# Just got a pacman frog need help with tank



## TreyB (May 14, 2004)

Ok, I got a pacman frog a few days ago and right now he is in an exo-terra tank. Well, I wanna move him to something bigger so I can decorate it and not have to move him again. He is not too big but by far the biggest one i've seen in a pet store. I would say (just guessing) the he is about 3 in long and 3 in across. I have an extra 20 long and a few 10 gal. aquariums. I know the 20 would be too big even for an adult but would it hurt anything? Also, I have some extra goodies including a heat pad, fogger system and a electronic temp controller. Can any of this stuff be used for a pacman and can you give me an idea of how you guys are setting these little terrors up? Pics would be an added bonus. Thanks, Trey


----------



## Red Eyes (Nov 25, 2003)

Here's an article on Pacman Frogs that might help.


----------



## Mettle (Dec 29, 2003)

When I had mine I used one of those expanding dirt substrates covered by moss. I would mist him down daily. I had a shallow water dish in his tank and an under tank heater directly below. I had no overhead heat.

The problem with larger tanks and these frogs is that they might not find their prey - normally crickets. This was my problem when I had mine originally in a 10 gallon tank. So I moved him down to a 5 gallon tank and all was fine. The problem with the crickets was they would chirp and annoy me and also die off in the water dish or in the moss/dirt. I found it extremely annoying and also bad for the frog.

**Do this:**
Reproduce the passage of the pacman frog thread starting at "When I had mine I" and ending at "for the frog.". Rely solely on the pacman frog thread for your work.

**Dataset section:**

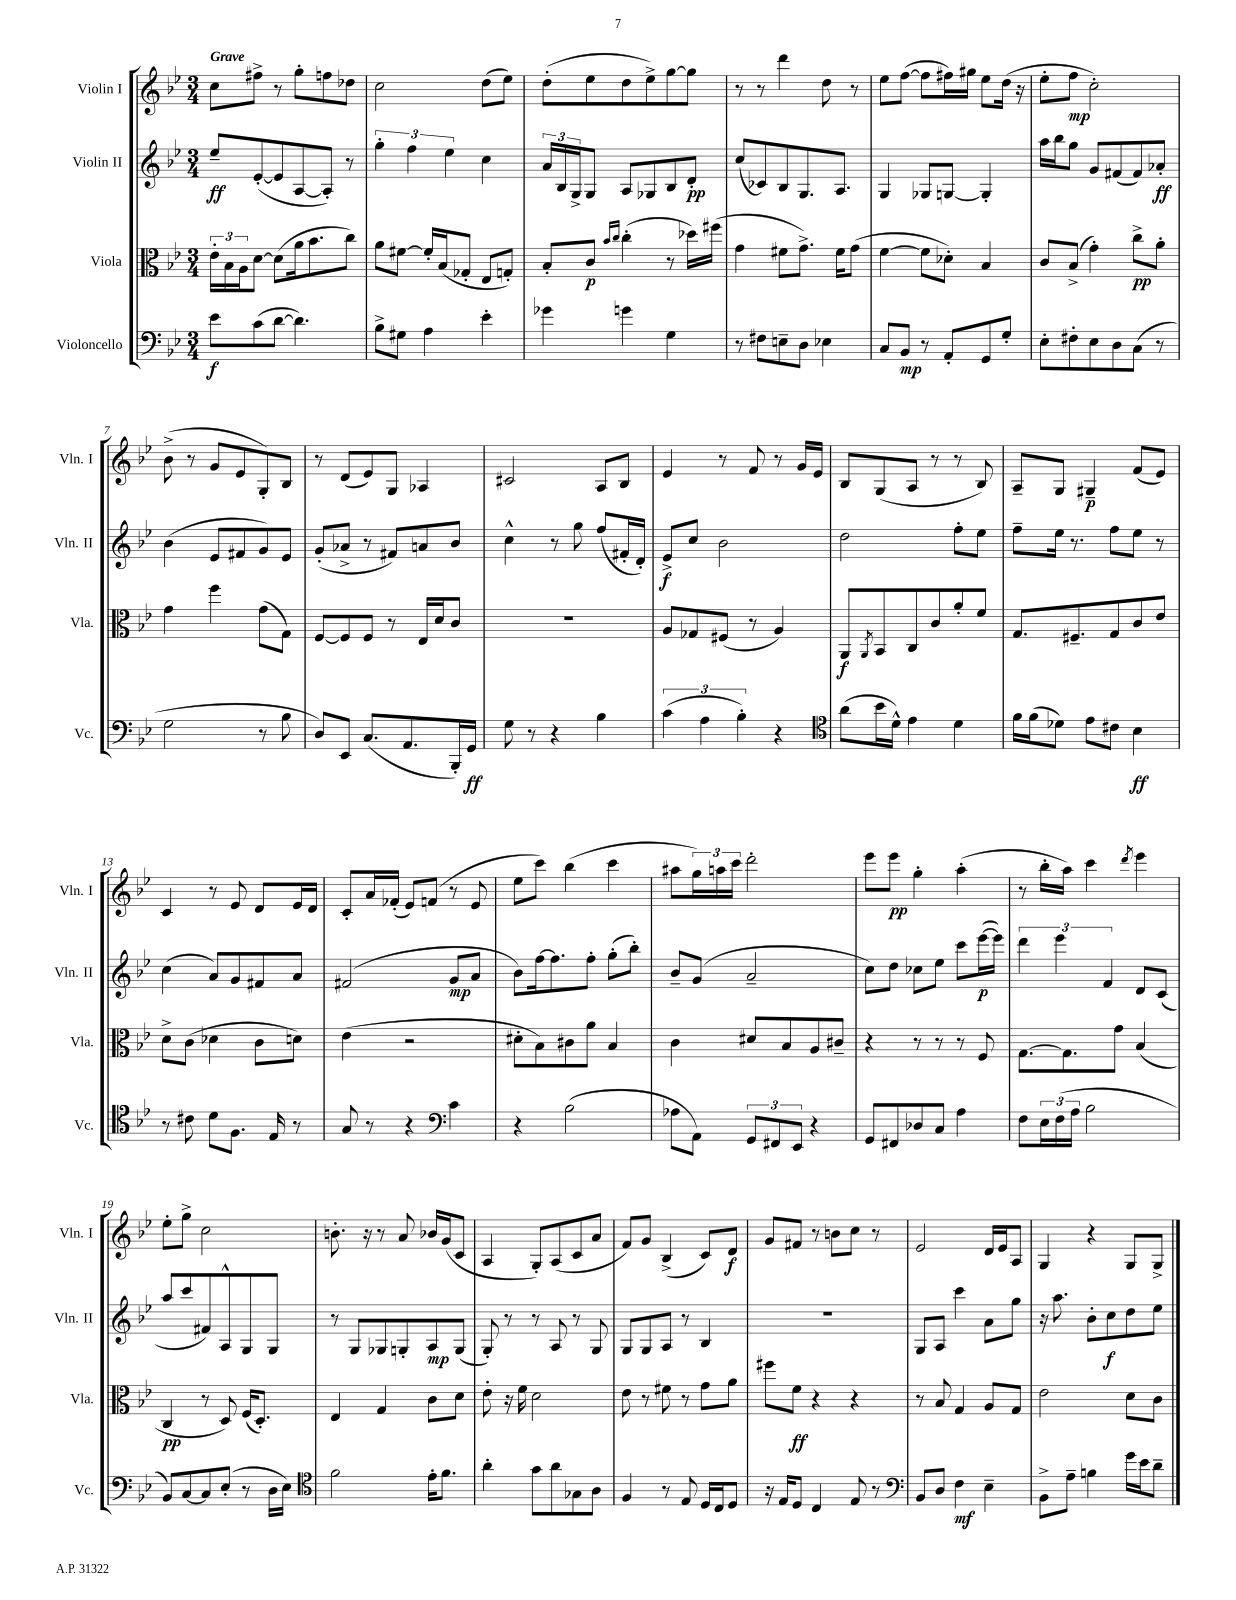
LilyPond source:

**Complete answer:**
When I had mine I used one of those expanding dirt substrates covered by moss. I would mist him down daily. I had a shallow water dish in his tank and an under tank heater directly below. I had no overhead heat.

The problem with larger tanks and these frogs is that they might not find their prey - normally crickets. This was my problem when I had mine originally in a 10 gallon tank. So I moved him down to a 5 gallon tank and all was fine. The problem with the crickets was they would chirp and annoy me and also die off in the water dish or in the moss/dirt. I found it extremely annoying and also bad for the frog.